Hoax, Senjata Sikut Lawan Politik
Kondisi kompetisi politik malah dijadikan sarana menjatuhkan rekan politik dengan menyewa atau memperkerjakan tim hoax yang diyakini tersebar di negeri ini. Tujuannya, untuk membangun narasi image yang baik dengan sistem karbit, dan menjatuhkan saingan politik.
Itu sering terjadi di Indonesia, sistem demokrasi yang amburadul menghilangkan nilai-nilai etika perpolitikan dengan cara terselubung, sarana yang digunakan yaitu hoax. Hoax dalam dunia perpolitikan sebagai senjata ampuh untuk menenggelamkan citra seseorang.
Narasi opini publik dibangun atas dasar konsep image yang digaungkan di lapak-lapak promosi media. Bahkan hampir setiap hari narasi itu muncul, massif, terkoordinasi, termanajemen, apik, dan menarik sehingga menambah percaya bagi yang terpengaruh.
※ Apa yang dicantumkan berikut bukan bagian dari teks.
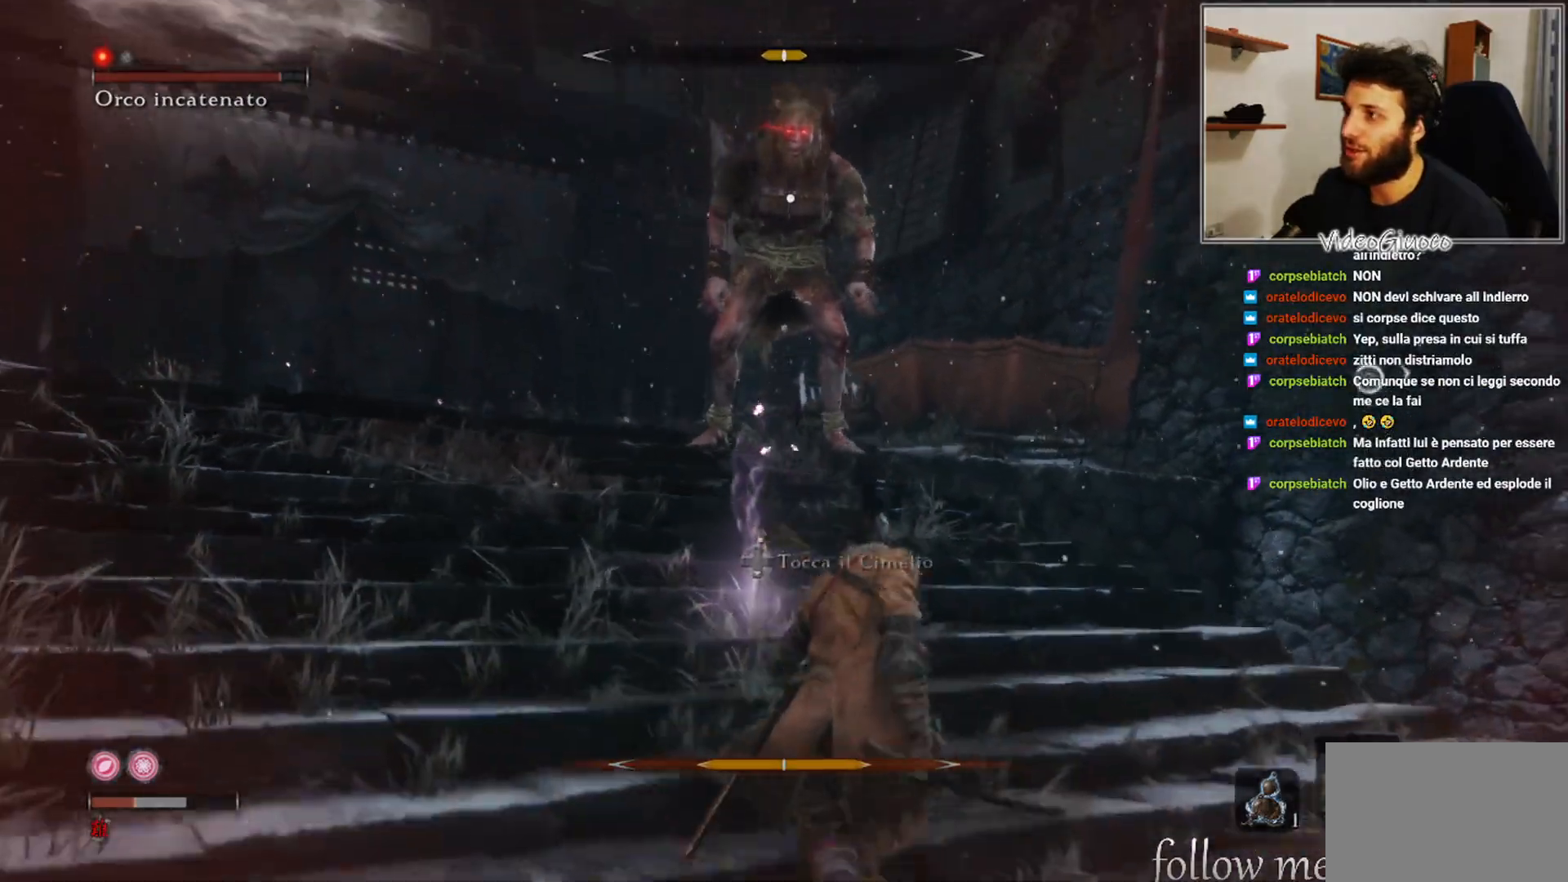
{"buttons": ["DPAD_UP"], "left_stick": "down-right", "right_stick": "center", "events": [[400, "DPAD_UP", "down"]]}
Di sisi lain, lawan politik dihempaskan dengan kritik yang dibungkus dengan isu miring, dan dengan data yang konkret tetapi menipu. Hingga ahirnya terbangunlah opini publik, hingga lawan tersikut dalam situasi yang tidak normal. Hingga timbullah istilah melawan kotak kosong karena konspirasi.
Opini inilah yang seolah-olah benar, jauh dari fakta yang dikenal dengan post-truth atau pasca kebenaran. Memang opini yang dimainkan timbuh dan fakta yang ada menjadi kabur, tercitrakan sehingga timbul pencitraan. Masyarakat menjadi bingung sendiri dalam benaknya, dan mencari jalan pintas dalam memilih pilihan alias golput, potensinya seperti itu.
Konstruksi Pencitraan Media Digital
Dalam perkembangan masyarakat kapitalisme modern menurut Wuryanta (2017), menjelaskan bahwa komodifikasi digital mengembangkan proses rekonfigurasi masyarakat yang tradisional menjadi masyarakat konsumen informasi.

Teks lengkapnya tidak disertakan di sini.